## What the exercise asks:
From the entries below, pull out each line where "round" appears.

====== Material shown

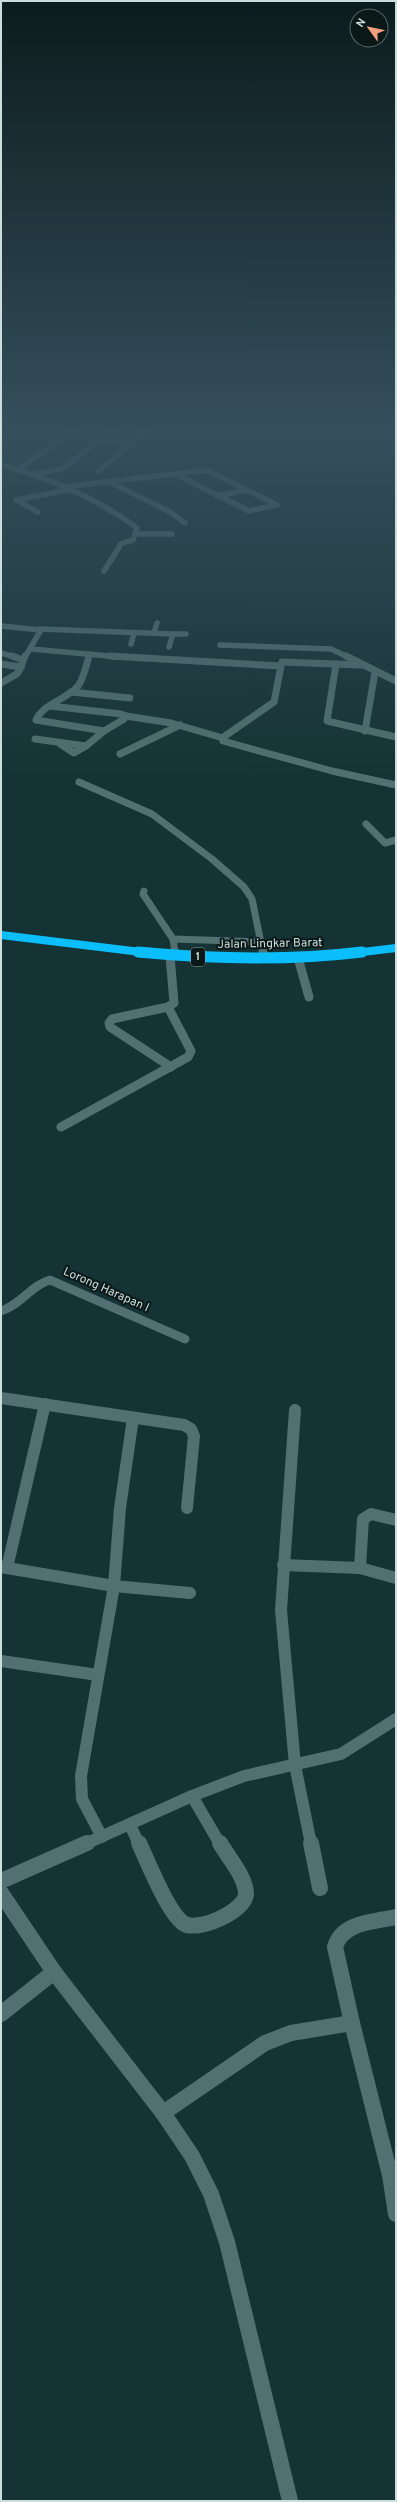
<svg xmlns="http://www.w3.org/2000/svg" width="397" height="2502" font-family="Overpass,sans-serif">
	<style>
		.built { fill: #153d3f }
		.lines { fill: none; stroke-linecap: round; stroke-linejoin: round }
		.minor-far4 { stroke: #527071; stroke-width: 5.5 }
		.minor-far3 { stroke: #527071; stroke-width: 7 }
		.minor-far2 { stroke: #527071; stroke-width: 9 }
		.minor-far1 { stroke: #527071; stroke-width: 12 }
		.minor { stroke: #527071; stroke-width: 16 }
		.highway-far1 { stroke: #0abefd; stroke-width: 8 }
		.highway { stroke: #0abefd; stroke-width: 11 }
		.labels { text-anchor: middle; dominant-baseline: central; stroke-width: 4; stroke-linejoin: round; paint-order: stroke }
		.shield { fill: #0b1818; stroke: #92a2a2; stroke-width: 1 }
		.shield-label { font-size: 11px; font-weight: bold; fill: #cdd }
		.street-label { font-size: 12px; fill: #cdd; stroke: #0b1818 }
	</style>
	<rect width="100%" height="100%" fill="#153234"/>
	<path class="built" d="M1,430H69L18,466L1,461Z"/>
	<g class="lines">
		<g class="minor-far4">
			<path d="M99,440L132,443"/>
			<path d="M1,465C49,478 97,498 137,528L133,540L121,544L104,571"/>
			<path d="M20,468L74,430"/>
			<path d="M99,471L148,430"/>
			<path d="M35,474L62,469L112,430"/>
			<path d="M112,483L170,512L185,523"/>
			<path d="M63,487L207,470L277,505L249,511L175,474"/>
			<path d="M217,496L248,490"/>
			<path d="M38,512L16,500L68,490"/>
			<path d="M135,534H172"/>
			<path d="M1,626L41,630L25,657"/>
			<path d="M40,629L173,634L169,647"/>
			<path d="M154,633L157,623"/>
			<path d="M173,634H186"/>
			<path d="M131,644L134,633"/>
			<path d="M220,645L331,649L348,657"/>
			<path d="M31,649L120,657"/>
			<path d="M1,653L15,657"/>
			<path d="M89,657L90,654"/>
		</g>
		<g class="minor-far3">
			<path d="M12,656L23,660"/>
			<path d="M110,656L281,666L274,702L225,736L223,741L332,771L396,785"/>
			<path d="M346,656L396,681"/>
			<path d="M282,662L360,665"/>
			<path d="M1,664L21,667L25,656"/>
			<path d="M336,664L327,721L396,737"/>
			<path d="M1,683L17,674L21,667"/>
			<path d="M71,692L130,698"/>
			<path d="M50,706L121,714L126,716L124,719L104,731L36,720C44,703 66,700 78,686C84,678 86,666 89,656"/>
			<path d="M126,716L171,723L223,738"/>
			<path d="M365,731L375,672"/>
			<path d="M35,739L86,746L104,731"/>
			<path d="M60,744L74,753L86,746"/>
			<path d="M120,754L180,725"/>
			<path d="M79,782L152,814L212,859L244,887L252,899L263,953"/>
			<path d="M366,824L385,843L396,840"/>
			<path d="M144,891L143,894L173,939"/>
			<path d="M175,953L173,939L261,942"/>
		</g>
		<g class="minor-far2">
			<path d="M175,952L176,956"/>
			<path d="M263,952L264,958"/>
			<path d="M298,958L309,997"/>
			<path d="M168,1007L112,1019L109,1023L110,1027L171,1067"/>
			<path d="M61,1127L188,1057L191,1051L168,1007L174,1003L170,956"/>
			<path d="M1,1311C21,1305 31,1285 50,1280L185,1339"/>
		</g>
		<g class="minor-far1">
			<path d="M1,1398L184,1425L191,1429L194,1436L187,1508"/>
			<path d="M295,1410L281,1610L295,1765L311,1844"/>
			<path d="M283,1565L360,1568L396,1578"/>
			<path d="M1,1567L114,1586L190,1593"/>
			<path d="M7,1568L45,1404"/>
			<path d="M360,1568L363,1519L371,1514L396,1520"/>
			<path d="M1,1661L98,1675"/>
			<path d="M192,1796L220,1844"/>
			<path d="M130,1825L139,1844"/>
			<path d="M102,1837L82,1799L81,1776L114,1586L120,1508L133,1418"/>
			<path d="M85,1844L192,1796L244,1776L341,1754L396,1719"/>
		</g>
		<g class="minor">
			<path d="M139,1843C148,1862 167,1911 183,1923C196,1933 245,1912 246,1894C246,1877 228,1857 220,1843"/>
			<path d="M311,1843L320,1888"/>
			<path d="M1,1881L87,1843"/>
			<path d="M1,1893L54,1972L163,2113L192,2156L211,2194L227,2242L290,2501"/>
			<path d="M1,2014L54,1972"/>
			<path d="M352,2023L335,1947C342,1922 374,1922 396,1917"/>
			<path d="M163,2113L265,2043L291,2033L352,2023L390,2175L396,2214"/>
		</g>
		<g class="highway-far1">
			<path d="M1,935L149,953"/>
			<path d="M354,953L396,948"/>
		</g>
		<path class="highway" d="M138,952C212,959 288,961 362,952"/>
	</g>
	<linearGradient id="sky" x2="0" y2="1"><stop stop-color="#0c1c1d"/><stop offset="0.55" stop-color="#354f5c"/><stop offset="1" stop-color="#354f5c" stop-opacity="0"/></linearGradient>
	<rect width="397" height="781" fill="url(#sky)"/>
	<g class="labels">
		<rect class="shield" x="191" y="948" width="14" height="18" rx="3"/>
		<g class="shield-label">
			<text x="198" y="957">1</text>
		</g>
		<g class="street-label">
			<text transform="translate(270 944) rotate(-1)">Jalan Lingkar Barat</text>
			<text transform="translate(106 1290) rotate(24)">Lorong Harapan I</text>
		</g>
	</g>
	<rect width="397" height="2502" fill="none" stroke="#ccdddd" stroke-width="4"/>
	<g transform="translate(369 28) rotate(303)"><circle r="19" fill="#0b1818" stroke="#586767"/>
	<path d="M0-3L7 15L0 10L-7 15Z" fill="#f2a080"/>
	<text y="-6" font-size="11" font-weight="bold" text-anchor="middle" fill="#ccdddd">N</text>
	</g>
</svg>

============

## Response to the task:
		.lines { fill: none; stroke-linecap: round; stroke-linejoin: round }
		.labels { text-anchor: middle; dominant-baseline: central; stroke-width: 4; stroke-linejoin: round; paint-order: stroke }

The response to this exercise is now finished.